# help with moss and dry start method



## scotty b (Oct 23, 2012)

I want to start a 10 gallon moss tank and saw you can blend moss with yogurt and dry start it on rocks and wood, how can i do this ?
what type of yogurt do i use?


----------



## chad320 (Mar 7, 2010)

Buttermilk.


----------



## jrh (Sep 9, 2007)

You might find this thread helpful

http://www.plantedtank.net/forums/showthread.php?t=294738&highlight=yogurt


----------



## scotty b (Oct 23, 2012)

thanks for the link , very helpful . would the dry start method work with riccia moss ? will riccia ever 'grab' onto anything ?


----------



## jrh (Sep 9, 2007)

i've read that riccia never attaches. people use scrubbies or hairnets to wrap it around something.


----------



## scotty b (Oct 23, 2012)

i am going to try a moss milkshake with java moss and see if it grows well


----------



## mayphly (Jul 20, 2010)

Scotty b,

Check this out

http://www.shrimptank.ca/2011/04/the-planted-tank-algae-version/#comments


----------



## scotty b (Oct 23, 2012)

that looks nice bub i bet it is a pain to keep the algae off the front glass


----------



## Jalopy (Aug 11, 2013)

scotty b said:


> thanks for the link , very helpful . would the dry start method work with riccia moss ? will riccia ever 'grab' onto anything ?


Yeah, riccia will attach itself to rocks.
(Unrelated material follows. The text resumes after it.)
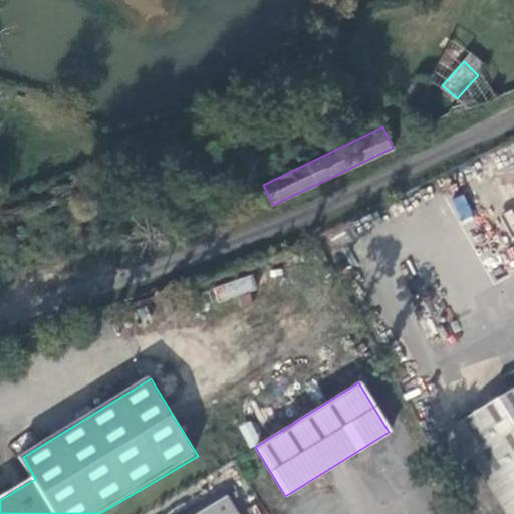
[(513,513),(513,391),(454,429),(506,513),(513,513)]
I had some attach by accident when I dry started my mosses. I don't think you need buttermilk. I just chopped up the mosses, spread them on the rock and sprayed them with water with a very tiny amount of Flourish. Something like a couple of drops per liter of water. It'll take about a week or two for them to attach. If you find that the rock or branch they're on is prone to drying out then wrap it in plastic wrap after you spray. Just make sure to unwrap them once a day for around 30 minutes. 
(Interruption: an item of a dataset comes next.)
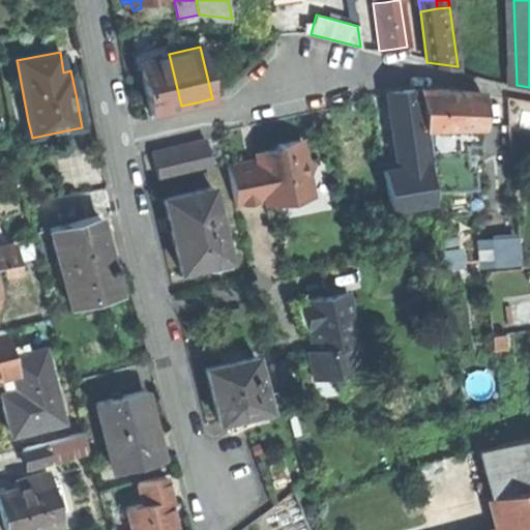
[(169,54),(137,61),(149,113),(165,110),(181,106),(169,54)]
FYI Pellia and mini pellia will can also attach to things during a dry start.


----------



## scotty b (Oct 23, 2012)

would Japaneses moss balls work it if i blended them with butter milk and dry started them ? i know they are algae


----------



## Hobbes1911 (Mar 2, 2009)

Riccia will not stay attached, if it ever does, when submerged. Also, if you keep it tied to something, you need to constantly trim it to make sure that the lower parts don't die off. If that happens the riccia will just float away. Buttermilk will smell and look funky for a while, but it should work. Make sure to aerate well!


----------



## scotty b (Oct 23, 2012)

started a java moss milkshake , now its a fluffy white mass , will update if it goes well


----------